(Aim of the exercise) The copy should hold exactly the lines below from the one that contains "شرکت‌کننده در این اجلاس خواهد بود." through the one that contains "01 Jan 2024" and nothing else, so no pictures.

(Data for this task)
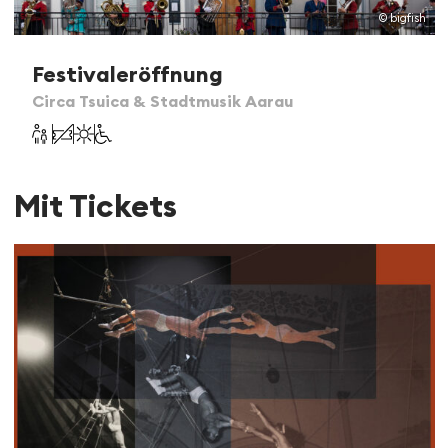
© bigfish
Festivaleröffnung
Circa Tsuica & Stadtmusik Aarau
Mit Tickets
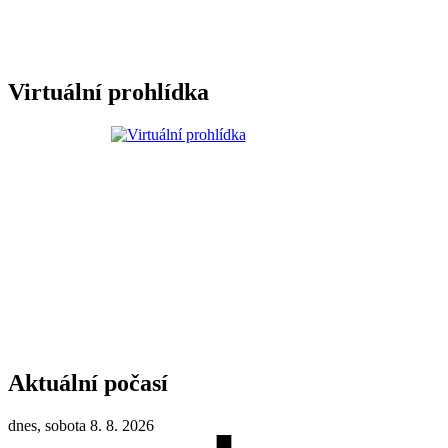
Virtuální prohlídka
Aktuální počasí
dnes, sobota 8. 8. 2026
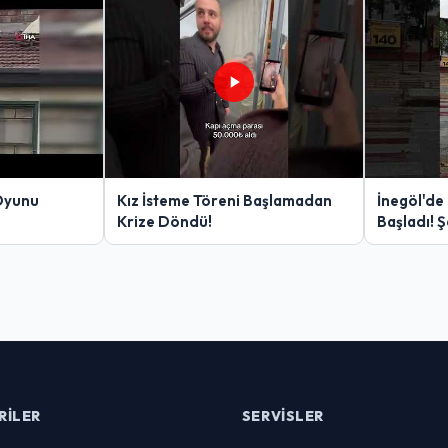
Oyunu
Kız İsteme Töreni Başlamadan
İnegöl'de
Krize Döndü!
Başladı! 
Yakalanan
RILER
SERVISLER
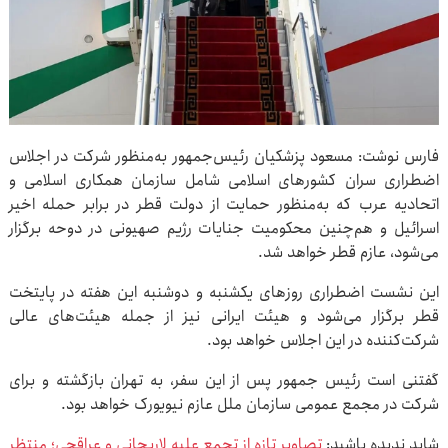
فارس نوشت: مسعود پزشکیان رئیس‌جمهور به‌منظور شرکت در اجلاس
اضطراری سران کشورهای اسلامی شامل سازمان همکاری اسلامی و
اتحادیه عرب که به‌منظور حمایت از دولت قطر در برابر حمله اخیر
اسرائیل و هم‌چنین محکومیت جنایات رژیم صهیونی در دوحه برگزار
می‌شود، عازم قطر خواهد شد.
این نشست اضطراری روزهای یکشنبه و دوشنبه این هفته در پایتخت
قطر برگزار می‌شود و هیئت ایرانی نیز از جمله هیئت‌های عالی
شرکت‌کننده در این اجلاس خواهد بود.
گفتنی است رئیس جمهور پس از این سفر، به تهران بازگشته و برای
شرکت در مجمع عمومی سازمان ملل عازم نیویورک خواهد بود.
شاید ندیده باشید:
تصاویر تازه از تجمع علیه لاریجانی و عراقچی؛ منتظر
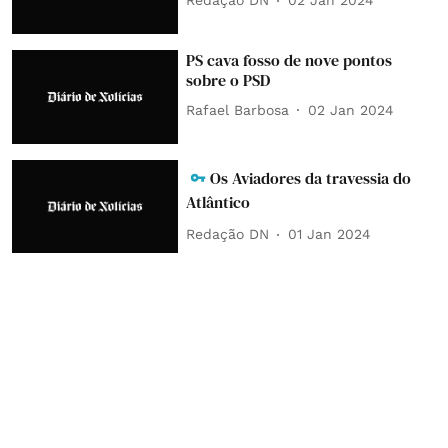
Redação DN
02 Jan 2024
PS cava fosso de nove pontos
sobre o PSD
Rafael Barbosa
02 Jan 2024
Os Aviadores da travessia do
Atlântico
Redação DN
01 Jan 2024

--

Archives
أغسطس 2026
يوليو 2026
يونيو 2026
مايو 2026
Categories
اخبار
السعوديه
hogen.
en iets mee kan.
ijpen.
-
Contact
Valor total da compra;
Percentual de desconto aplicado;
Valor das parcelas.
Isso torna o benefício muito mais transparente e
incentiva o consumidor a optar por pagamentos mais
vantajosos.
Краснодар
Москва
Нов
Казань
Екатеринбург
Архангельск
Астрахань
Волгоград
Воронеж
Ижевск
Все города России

(Exercise answer)
شرکت‌کننده در این اجلاس خواهد بود.
گفتنی است رئیس جمهور پس از این سفر، به تهران بازگشته و برای
شرکت در مجمع عمومی سازمان ملل عازم نیویورک خواهد بود.
شاید ندیده باشید:
تصاویر تازه از تجمع علیه لاریجانی و عراقچی؛ منتظر
Redação DN
02 Jan 2024
PS cava fosso de nove pontos
sobre o PSD
Rafael Barbosa
02 Jan 2024
Os Aviadores da travessia do
Atlântico
Redação DN
01 Jan 2024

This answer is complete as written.